I'd really appreciate some advice on a specific question I have about my workout program. I am a 34 year old male of medium build, 1.80m (5'10") tall. My purpose is simply to be "fitter", meaning a rather toned/relieved upper-body musculature and keeping belly fat at a minimum. I am currently in "so-so" shape: slim, but with no remarkable muscle size/tone, and with a hint of belly fat.

I don't have easy access to a gym and so have compiled (from various sources) a home workout program for myself, consisting of the following session, which I try to do 2-3 times per week. The session consists of the following sequence, repeated 4 times:

  • A1
  • B1
  • A2
  • B2
  • A3
  • B3

Where A exercises work the biceps/triceps/chest (e.g. A1=push-ups, A2=biceps w/ 5kg dumbbells, A3=chest w/ 10kg dumbbells) and B exercises work the abs and legs (e.g. B1=jack-knives, B2=squats).

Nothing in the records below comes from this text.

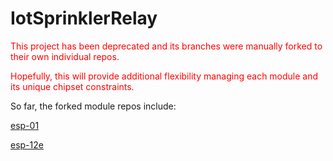 

# IotSprinklerRelay

<p style="color: red;">
    This project has been deprecated and its branches were manually forked to their own individual repos.
<p style="color: red;">
    Hopefully, this will provide additional flexibility managing each module and its unique chipset constraints.

So far, the forked module repos include:

[esp-01](https://github.com/wejafoo/iot-sprinkler-relay-esp8266-01)

[esp-12e](https://github.com/wejafoo/iot-sprinkler-relay-esp8266-12e)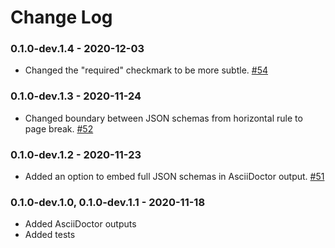 # Change Log

### 0.1.0-dev.1.4 - 2020-12-03

* Changed the "required" checkmark to be more subtle. [#54](https://github.com/CesiumGS/wetzel/pull/54)

### 0.1.0-dev.1.3 - 2020-11-24

* Changed boundary between JSON schemas from horizontal rule to page break. [#52](https://github.com/CesiumGS/wetzel/issues/52)

### 0.1.0-dev.1.2 - 2020-11-23

* Added an option to embed full JSON schemas in AsciiDoctor output. [#51](https://github.com/CesiumGS/wetzel/pull/51)

### 0.1.0-dev.1.0, 0.1.0-dev.1.1 - 2020-11-18

* Added AsciiDoctor outputs
* Added tests
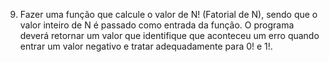 09. Fazer uma função que calcule o valor de N! (Fatorial de N), sendo que o valor inteiro de N é passado como entrada da função. O programa deverá retornar um valor que identifique que aconteceu um erro quando entrar um valor negativo e tratar adequadamente para 0! e 1!.
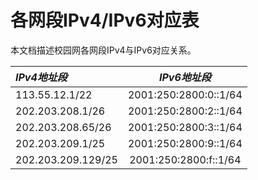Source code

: # 各网段IPv4/IPv6对应表

本文档描述校园网各网段IPv4与IPv6对应关系。

| *IPv4地址段*    |    *IPv6地址段* |
| :-------- | :--------:|
| 113.55.12.1/22 | 2001:250:2800:0::1/64 |
| 202.203.208.1/26   | 2001:250:2800:2::1/64 |
| 202.203.208.65/26  | 2001:250:2800:3::1/64 |
| 202.203.209.1/25   | 2001:250:2800:9::1/64 |
| 202.203.209.129/25 | 2001:250:2800:f::1/64 |
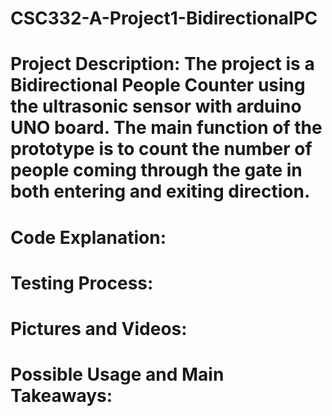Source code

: # CSC332-A-Project1-BidirectionalPC

# Project Description: The project is a Bidirectional People Counter using the ultrasonic sensor with arduino UNO board. The main function of the prototype is to count the number of people coming through the gate in both entering and exiting direction. 

# Code Explanation: 

# Testing Process:

# Pictures and Videos:

# Possible Usage and Main Takeaways:

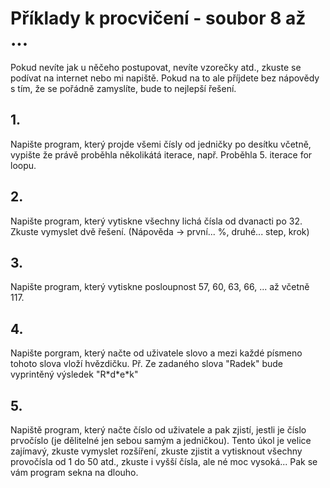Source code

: # Příklady k procvičení - soubor 8 až ...

Pokud nevíte jak u něčeho postupovat, nevíte vzorečky atd., zkuste se podívat na internet nebo mi napiště. 
Pokud na to ale příjdete bez nápovědy s tím, že se pořádně zamyslíte, bude to
nejlepší řešení.

## 1. 
Napište program, který projde všemi čísly od jedničky po desítku včetně, vypište že právě proběhla několikátá iterace, např. Proběhla 5. iterace for loopu.

## 2.
Napište program, který vytiskne všechny lichá čísla od dvanacti po 32. Zkuste vymyslet dvě řešení. (Nápověda -> první... %, druhé... step, krok)

## 3.
Napište program, který vytiskne posloupnost 57, 60, 63, 66, ... až včetně 117.

## 4. 
Napište porgram, který načte od uživatele slovo a mezi každé písmeno tohoto slova vloží hvězdičku. Př. Ze zadaného slova "Radek" bude vyprintěný výsledek "R\*d\*e\*k"

## 5. 
Napiště program, který načte číslo od uživatele a pak zjistí, jestli je číslo prvočíslo (je dělitelné jen sebou samým a jedničkou). Tento úkol je velice zajímavý, zkuste vymyslet rozšíření, zkuste zjistit a vytisknout všechny provočísla od 1 do 50 atd., zkuste i vyšší čísla, ale né moc vysoká... Pak se vám program sekna na dlouho.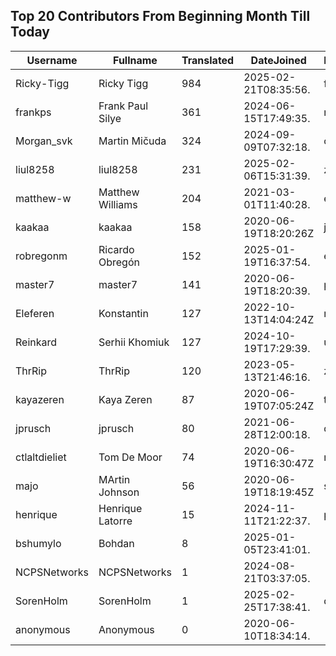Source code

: ## Top 20 Contributors From Beginning Month Till Today ##
|Username|Fullname|Translated|DateJoined|Language|
|--------|--------|----------|----------|-------|
|Ricky-Tigg|Ricky Tigg|984|2025-02-21T08:35:56.|fi|
|frankps|Frank Paul Silye|361|2024-06-15T17:49:35.|nb_NO|
|Morgan_svk|Martin Mičuda|324|2024-09-09T07:32:18.|cs|
|liul8258|liul8258|231|2025-02-06T15:31:39.|zh_Hans|
|matthew-w|Matthew Williams|204|2021-03-01T11:40:28.|en_AU|
|kaakaa|kaakaa|158|2020-06-19T18:20:26Z|ja|
|robregonm|Ricardo Obregón|152|2025-01-19T16:37:54.|es|
|master7|master7|141|2020-06-19T18:20:39.|pl|
|Eleferen|Konstantin|127|2022-10-13T14:04:24Z|ru|
|Reinkard|Serhii Khomiuk|127|2024-10-19T17:29:39.|uk|
|ThrRip|ThrRip|120|2023-05-13T21:46:16.|zh_Hans|
|kayazeren|Kaya Zeren|87|2020-06-19T07:05:24Z|tr|
|jprusch|jprusch|80|2021-06-28T12:00:18.|de|
|ctlaltdieliet|Tom De Moor|74|2020-06-19T16:30:47Z|nl|
|majo|MArtin Johnson|56|2020-06-19T18:19:45Z|sv|
|henrique|Henrique Latorre|15|2024-11-11T21:22:37.|pt_BR|
|bshumylo|Bohdan|8|2025-01-05T23:41:01.||
|NCPSNetworks|NCPSNetworks|1|2024-08-21T03:37:05.||
|SorenHolm|SorenHolm|1|2025-02-25T17:38:41.|da|
|anonymous|Anonymous|0|2020-06-10T18:34:14.||
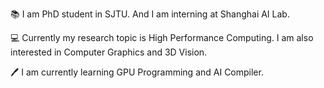 📚 I am PhD student in SJTU. And I am interning at Shanghai AI Lab.

💻 Currently my research topic is High Performance Computing. I am also interested in Computer Graphics and 3D Vision. 

🖊 I am currently learning GPU Programming and AI Compiler.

A's are of main interest while the B's (except for the jack-knives) I think of as "fillers", to give the upper-body a rest. For each exercise, I try to do as many reps as I can (not quite till "failure"), typically 12 to 20, and take short breaks between sequences.

In terms of cardio, I cycle to work (1h daily) and recently began to swim twice per week (try to do as many pool lengths as I can). Since that alone does not seem to keep belly fat away, I was till recently alternating my strength home program described above with a (similarly organised) cardio one, but I have the same doubts about its efficiency (read on).

Since when looking in the mirror I'm not that happy with my progress, I am just wondering if my program is just too little, and whether there is a minimum intensity - in terms of number of reps per exercise, exercises per sequence, sequences per session or sessions per week - under which all these efforts are in vain. If so, I can either seek to intensify the program till it pays off, or, if it turns out I can't afford the necessary time for it, just drop it altogether to at least avoid spending time with it in vain. I doubt that the relation between visible results and effort is linear, I.e. That you get however much you put in. Rather, there is probably some minimum threshold above which these programs pay off - and that's what I'm hoping the fitness-knowledgeable people here can advise about.

Also, although I've been aiming to do this strength program 2-3 times per week, sometimes I really only manage one per week, and/or cut down to fewer sequences than 4. I do see some progress when I keep to it, but still hard to tell whether it's paying off even with the numbers above. My question remains - to achieve my fitness aim, should I:

  1. Not cut down on the number of reps/sequences/sessions that I set out
  2. Increase these numbers (which ones and by how much?)
  3. Do an altogether different type of home strength program, such as interval training, which I was doing last year (8 sets per exercise, 20 sec on + 10 sec off) with no-better results than what I do now

My diet may be relevant: I eat mainly vegetarian, typically cooked/raw vegetables, fruits, grains, nuts, pasta, and bread. I stay away from junk foods and excessive sugars.

Also relevant is this excerpt from the Physical Activity Guidelines for Americans, which I seem to meet:

2 hours and 30 minutes (150 minutes) of moderate-intensity aerobic activity (i.e., brisk walking) every week and weight training muscle-strengthening activities on 2 or more days a week that work all major muscle groups (legs, hips, back, abdomen, chest, shoulders, and arms).

Very grateful for any thoughts!

1 Answer 1


A couple of thoughts:
* You need some pull exercises. Some sort of rowing-movement and pull ups would be nice too.
* Progressive overload is very important.
Meaning that you try to do more this workout than you did the last. More can be more reps, more sets or (most commonly) more weight (or shorter breaks or better form or...).
Keeping a log will help with this
* If you want to loose the belly fat, you need to eat less. For most people, how much you eat (calories) is much more important than what you eat ("clean", vegetarian etc.). * Changing your body composition is not done in a few months. Depends on the person obviously, but you shouldn't expect to see dramatic changes in less than a few years of consistent training and getting stronger.